• Excerpted records
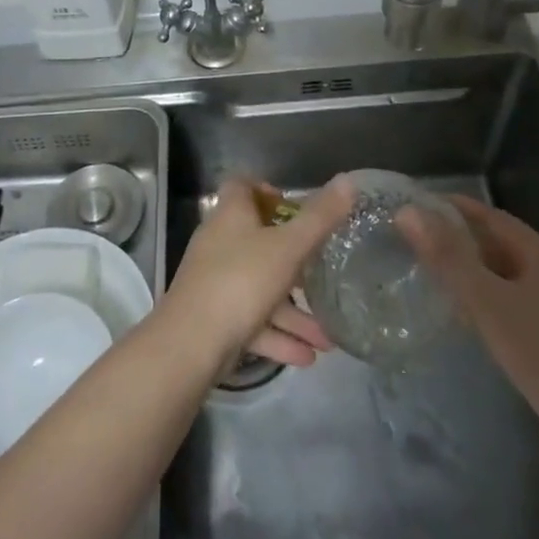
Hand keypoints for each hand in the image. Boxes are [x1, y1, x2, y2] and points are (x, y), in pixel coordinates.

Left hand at [165, 176, 353, 367]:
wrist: (190, 344)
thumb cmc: (241, 281)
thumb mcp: (288, 247)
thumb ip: (319, 217)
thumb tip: (348, 181)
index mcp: (231, 216)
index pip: (242, 187)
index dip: (267, 190)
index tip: (294, 207)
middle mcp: (220, 244)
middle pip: (258, 241)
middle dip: (296, 263)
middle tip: (323, 273)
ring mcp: (215, 283)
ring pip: (261, 290)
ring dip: (294, 314)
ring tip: (328, 338)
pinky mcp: (215, 319)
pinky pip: (253, 322)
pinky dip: (278, 337)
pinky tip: (307, 357)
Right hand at [398, 195, 538, 431]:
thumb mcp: (486, 302)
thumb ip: (447, 256)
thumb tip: (409, 212)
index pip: (493, 217)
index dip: (456, 209)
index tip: (421, 208)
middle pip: (505, 244)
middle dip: (465, 240)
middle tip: (424, 244)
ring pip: (515, 274)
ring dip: (480, 271)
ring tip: (444, 279)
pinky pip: (526, 299)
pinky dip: (497, 296)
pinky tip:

• Work to be completed
Set the records down again word for word; the pictures stay out.

• Answer
Hand keypoints for each hand in the image. Boxes are [x1, y1, x2, y2] and points are (x, y), in pixel coordinates.

Left hand at [165, 176, 353, 367]:
wrist: (190, 344)
thumb cmc: (241, 281)
thumb mcp: (288, 247)
thumb ip: (319, 217)
thumb tip: (348, 181)
index mcp: (231, 216)
index pip: (242, 187)
index dip: (267, 190)
index tip: (294, 207)
middle mcp: (220, 244)
middle pip: (258, 241)
middle dip: (296, 263)
middle tip: (323, 273)
ring mcp: (215, 283)
ring pip: (261, 290)
ring dip: (294, 314)
ring tip: (328, 338)
pinky mcp: (215, 319)
pinky pip: (253, 322)
pinky dip: (278, 337)
pinky tip: (307, 357)
Right hand at [398, 195, 538, 431]:
thumb mcp: (486, 302)
thumb ip: (447, 256)
thumb tip: (409, 212)
index pip: (493, 217)
index dip: (456, 209)
index tip: (421, 208)
middle pip: (505, 244)
middle dip: (465, 240)
middle tip: (424, 244)
ring pip: (515, 274)
ring dip: (480, 271)
ring tip: (444, 279)
pinky pip: (526, 299)
pinky dip: (497, 296)
pinky tip:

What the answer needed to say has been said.